§ WHAT NEEDS TO BE DONE:
The word "simple" may appear in lines of the data; say how many such lines there are, with nothing beyond the number.

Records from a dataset
*** Block opens ***

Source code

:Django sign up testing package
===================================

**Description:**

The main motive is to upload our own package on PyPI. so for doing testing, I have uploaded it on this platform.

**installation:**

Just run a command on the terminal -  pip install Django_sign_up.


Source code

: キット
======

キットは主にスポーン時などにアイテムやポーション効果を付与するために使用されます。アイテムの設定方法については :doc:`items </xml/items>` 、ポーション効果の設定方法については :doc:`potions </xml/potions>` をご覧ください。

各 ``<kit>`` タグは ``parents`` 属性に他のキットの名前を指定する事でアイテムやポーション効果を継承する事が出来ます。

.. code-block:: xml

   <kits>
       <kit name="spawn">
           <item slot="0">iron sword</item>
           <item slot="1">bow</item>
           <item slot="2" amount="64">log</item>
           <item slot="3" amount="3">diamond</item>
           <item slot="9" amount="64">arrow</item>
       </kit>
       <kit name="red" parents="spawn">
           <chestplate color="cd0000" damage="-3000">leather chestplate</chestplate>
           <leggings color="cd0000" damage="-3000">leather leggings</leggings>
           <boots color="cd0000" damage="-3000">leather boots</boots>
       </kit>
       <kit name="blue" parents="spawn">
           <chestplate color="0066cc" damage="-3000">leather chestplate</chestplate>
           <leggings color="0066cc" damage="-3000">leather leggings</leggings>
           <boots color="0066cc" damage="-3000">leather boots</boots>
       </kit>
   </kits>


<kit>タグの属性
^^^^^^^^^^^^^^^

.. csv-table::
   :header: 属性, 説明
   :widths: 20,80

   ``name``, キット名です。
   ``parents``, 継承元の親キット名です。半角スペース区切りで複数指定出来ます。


*** Block closes ***
*** Block opens ***

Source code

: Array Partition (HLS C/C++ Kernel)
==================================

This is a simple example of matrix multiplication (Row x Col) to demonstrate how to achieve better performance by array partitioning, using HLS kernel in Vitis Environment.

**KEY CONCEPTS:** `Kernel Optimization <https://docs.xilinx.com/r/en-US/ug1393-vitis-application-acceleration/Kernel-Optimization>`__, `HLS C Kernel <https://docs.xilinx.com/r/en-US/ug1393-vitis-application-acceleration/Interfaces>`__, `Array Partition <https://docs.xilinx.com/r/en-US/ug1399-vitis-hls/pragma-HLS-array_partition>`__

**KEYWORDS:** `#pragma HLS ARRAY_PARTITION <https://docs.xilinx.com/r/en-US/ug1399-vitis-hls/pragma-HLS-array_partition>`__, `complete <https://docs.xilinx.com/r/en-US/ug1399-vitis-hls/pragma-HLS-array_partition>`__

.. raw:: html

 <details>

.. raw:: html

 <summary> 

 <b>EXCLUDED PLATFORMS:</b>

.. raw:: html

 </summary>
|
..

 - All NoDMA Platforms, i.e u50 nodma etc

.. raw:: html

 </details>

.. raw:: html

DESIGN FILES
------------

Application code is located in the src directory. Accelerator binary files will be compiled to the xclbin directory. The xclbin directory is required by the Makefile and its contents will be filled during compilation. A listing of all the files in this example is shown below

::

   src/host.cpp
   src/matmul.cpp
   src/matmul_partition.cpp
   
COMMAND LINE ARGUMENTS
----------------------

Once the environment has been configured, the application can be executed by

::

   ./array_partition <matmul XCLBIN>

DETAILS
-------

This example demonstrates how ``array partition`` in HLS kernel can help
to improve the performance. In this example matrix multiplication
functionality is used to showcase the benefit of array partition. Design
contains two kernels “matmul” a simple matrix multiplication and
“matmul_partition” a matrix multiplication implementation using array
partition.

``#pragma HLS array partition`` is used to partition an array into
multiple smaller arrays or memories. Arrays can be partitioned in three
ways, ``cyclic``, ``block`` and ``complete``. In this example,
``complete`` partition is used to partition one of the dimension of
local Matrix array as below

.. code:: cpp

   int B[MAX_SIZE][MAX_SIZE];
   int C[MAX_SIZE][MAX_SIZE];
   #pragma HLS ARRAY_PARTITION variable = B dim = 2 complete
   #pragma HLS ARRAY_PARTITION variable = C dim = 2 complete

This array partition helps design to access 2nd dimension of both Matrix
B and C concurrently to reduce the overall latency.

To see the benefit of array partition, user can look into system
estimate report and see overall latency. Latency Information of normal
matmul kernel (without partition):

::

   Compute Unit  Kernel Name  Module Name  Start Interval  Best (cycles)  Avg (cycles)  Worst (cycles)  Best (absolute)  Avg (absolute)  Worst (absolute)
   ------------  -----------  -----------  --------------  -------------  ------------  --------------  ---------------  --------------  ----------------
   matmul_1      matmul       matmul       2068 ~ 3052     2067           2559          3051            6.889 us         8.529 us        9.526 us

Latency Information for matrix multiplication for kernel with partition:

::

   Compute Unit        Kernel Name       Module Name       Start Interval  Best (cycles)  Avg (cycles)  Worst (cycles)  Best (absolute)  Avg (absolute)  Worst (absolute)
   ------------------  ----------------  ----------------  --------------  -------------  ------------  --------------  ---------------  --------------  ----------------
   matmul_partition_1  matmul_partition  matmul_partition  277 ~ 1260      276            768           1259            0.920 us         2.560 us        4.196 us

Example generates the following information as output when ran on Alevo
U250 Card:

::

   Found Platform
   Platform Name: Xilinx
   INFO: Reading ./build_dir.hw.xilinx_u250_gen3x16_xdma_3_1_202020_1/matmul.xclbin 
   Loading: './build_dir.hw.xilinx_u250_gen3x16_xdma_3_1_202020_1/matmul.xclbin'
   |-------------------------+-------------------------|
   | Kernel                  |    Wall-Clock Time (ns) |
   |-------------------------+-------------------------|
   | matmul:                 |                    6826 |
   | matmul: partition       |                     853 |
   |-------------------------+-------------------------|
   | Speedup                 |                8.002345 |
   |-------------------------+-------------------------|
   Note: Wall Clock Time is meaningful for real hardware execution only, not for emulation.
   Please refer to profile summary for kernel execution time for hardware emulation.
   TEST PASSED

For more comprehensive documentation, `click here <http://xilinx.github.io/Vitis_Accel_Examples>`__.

*** Block closes ***

§ RESULT OF THIS TASK:
2